Job item: Among the records below, which lines contain the string "XenForo"? Report them.

+++

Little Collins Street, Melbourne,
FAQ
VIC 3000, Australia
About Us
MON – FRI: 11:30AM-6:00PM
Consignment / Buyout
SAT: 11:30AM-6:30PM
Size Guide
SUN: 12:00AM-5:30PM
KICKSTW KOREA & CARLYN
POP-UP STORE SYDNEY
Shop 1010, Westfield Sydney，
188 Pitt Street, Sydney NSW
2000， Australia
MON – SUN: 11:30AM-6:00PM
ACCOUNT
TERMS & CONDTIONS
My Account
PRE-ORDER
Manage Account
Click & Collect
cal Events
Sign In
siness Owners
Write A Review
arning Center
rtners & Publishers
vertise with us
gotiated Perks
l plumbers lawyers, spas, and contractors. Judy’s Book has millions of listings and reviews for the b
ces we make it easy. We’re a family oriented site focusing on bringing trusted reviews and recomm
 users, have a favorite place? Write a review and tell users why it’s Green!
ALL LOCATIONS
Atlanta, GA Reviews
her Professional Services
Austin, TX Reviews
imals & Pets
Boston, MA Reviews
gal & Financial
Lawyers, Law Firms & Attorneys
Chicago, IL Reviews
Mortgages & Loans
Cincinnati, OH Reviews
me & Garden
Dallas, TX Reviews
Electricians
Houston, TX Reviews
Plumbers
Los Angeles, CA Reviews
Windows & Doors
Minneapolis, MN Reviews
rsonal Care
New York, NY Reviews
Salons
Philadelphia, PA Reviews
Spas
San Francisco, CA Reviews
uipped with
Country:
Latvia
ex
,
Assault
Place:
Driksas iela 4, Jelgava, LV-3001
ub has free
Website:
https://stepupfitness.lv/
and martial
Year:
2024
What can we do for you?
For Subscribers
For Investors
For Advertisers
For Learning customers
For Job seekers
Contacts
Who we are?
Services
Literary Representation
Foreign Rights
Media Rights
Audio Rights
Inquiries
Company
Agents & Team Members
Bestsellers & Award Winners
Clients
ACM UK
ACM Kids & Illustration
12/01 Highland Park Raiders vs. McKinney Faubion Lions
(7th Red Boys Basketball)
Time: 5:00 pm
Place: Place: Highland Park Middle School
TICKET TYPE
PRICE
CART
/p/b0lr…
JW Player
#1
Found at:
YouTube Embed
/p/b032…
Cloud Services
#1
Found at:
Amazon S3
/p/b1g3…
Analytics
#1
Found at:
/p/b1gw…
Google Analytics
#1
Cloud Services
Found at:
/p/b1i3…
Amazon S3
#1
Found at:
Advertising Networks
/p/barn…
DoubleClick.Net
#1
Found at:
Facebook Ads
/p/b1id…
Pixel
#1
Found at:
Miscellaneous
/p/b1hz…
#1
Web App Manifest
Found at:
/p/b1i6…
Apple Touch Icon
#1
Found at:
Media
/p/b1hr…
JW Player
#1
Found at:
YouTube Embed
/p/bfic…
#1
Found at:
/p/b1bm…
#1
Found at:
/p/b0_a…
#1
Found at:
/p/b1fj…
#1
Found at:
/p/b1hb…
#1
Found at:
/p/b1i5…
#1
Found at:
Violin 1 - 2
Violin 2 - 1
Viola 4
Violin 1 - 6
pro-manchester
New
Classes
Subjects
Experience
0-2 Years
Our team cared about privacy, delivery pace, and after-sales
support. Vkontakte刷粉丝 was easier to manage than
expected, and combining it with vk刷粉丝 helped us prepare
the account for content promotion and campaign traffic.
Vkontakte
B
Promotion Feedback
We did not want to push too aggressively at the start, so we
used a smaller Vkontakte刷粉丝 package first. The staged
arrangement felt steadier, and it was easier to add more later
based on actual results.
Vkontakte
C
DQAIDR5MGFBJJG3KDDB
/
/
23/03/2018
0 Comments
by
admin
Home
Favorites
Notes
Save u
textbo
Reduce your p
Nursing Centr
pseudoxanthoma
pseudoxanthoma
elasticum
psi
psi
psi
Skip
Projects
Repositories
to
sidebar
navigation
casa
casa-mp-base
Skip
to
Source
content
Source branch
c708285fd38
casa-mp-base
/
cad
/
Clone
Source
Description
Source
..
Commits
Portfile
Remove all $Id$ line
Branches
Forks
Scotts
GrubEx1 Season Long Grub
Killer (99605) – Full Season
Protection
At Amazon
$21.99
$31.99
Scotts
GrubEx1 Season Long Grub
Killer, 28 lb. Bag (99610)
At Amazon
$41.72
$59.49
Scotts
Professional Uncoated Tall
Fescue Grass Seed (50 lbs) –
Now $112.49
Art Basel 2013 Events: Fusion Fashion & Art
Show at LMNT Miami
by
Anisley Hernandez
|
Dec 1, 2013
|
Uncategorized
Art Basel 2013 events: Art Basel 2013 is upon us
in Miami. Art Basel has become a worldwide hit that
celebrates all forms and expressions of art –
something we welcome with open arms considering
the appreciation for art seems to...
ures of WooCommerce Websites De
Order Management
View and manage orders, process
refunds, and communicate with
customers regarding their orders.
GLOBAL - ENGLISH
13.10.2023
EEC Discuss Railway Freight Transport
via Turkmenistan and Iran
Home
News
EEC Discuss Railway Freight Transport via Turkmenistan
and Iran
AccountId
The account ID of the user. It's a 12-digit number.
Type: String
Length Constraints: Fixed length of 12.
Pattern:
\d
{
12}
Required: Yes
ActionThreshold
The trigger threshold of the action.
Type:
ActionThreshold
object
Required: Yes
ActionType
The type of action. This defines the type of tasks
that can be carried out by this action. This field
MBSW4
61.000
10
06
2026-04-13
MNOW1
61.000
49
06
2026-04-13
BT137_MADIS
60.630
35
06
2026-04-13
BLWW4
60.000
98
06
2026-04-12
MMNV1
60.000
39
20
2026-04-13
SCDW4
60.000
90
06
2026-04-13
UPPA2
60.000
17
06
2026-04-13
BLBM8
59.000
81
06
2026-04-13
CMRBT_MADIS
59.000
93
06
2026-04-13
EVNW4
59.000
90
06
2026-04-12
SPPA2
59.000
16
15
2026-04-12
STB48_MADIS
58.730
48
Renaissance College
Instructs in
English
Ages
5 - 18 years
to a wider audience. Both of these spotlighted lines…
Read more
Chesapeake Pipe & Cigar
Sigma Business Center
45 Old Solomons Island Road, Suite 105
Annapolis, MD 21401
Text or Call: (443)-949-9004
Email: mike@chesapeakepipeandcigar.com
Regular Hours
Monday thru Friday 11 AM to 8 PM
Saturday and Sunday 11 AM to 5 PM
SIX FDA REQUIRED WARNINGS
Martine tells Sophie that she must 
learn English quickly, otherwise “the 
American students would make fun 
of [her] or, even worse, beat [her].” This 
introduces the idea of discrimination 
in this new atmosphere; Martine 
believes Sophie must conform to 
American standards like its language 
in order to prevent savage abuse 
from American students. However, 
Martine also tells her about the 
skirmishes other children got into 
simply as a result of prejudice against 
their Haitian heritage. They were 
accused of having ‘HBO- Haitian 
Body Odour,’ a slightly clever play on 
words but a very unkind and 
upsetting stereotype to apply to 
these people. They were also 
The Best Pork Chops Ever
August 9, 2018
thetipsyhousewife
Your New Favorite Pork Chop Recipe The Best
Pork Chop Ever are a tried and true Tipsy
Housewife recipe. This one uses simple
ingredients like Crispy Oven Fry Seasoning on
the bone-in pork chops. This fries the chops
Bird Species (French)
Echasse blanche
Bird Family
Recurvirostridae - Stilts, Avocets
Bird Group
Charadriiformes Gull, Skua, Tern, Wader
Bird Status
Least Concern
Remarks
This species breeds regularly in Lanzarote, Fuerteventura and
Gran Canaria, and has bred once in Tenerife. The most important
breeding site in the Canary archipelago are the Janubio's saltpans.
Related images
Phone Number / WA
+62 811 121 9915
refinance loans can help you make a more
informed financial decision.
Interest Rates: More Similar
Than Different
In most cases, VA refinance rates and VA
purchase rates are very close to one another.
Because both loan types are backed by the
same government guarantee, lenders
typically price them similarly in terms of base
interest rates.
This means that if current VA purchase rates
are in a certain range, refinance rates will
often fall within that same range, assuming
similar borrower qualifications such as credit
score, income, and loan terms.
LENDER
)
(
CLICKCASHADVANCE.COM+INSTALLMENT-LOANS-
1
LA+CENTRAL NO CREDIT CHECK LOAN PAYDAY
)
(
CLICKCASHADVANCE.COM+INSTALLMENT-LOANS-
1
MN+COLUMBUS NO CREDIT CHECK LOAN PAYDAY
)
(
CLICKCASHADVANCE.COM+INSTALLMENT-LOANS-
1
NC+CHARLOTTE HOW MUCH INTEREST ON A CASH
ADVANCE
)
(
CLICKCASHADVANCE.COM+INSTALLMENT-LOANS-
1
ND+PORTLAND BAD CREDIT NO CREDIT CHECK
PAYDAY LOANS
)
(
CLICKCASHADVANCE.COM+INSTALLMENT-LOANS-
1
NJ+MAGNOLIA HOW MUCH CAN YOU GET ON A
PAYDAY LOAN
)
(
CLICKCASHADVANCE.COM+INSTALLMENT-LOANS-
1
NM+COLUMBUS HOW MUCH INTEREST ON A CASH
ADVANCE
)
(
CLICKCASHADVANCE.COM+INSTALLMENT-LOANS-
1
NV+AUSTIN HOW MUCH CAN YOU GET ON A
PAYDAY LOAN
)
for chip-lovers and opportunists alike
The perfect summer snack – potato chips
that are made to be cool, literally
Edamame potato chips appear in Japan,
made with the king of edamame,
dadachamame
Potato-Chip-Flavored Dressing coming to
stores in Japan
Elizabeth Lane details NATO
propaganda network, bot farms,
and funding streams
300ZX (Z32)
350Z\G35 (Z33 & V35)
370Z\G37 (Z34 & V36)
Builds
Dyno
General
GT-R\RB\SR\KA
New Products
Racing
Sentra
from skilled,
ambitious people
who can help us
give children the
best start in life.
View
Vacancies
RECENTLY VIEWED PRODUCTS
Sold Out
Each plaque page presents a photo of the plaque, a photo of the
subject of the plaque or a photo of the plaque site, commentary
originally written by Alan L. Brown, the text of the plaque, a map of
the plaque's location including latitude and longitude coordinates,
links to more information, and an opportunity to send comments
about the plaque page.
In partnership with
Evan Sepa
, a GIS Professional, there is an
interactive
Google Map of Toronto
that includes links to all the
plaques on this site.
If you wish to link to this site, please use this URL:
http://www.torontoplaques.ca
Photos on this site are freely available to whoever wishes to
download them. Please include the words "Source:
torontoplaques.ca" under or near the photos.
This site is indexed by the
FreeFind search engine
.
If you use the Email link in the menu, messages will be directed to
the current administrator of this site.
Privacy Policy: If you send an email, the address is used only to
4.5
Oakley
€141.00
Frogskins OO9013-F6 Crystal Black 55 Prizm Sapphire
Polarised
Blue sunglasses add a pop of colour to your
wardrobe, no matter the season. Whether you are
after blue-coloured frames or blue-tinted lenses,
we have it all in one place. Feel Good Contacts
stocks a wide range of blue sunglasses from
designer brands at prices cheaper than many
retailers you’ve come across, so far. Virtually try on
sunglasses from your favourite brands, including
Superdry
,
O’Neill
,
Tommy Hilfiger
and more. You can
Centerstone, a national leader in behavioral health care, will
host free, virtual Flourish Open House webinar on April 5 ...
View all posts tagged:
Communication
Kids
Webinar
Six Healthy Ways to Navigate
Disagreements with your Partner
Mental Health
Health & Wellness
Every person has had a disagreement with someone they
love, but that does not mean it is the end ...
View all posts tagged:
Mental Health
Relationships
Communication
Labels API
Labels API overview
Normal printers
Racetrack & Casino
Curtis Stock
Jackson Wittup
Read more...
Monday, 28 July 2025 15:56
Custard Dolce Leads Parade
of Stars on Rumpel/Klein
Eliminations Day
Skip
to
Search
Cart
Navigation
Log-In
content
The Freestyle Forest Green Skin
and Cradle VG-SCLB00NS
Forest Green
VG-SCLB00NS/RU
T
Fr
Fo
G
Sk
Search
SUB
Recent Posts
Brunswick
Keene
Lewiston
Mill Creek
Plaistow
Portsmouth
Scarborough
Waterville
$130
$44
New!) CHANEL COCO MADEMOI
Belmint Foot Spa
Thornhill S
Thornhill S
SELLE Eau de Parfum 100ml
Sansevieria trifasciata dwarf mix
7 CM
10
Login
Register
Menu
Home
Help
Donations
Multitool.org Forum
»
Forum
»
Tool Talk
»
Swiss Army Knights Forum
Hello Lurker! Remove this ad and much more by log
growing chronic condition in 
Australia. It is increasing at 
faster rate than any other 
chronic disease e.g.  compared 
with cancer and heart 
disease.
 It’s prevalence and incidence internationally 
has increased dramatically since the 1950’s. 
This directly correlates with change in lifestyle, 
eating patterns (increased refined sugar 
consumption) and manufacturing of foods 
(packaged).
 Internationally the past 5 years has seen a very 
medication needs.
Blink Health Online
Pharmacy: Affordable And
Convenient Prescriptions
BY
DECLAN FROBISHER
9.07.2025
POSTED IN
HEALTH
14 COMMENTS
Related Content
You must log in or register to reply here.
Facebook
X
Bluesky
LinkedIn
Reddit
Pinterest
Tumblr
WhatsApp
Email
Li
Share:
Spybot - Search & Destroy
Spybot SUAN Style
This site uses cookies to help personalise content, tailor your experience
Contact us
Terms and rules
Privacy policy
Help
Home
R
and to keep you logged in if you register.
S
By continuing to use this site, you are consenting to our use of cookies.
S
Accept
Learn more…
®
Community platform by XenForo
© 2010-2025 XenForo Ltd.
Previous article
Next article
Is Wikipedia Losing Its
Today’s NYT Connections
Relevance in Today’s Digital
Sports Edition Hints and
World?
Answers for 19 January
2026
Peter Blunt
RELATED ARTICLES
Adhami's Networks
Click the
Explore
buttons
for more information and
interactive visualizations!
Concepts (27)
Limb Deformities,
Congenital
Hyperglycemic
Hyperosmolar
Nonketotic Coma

+++

Output for this exercise:
Community platform by XenForo
© 2010-2025 XenForo Ltd.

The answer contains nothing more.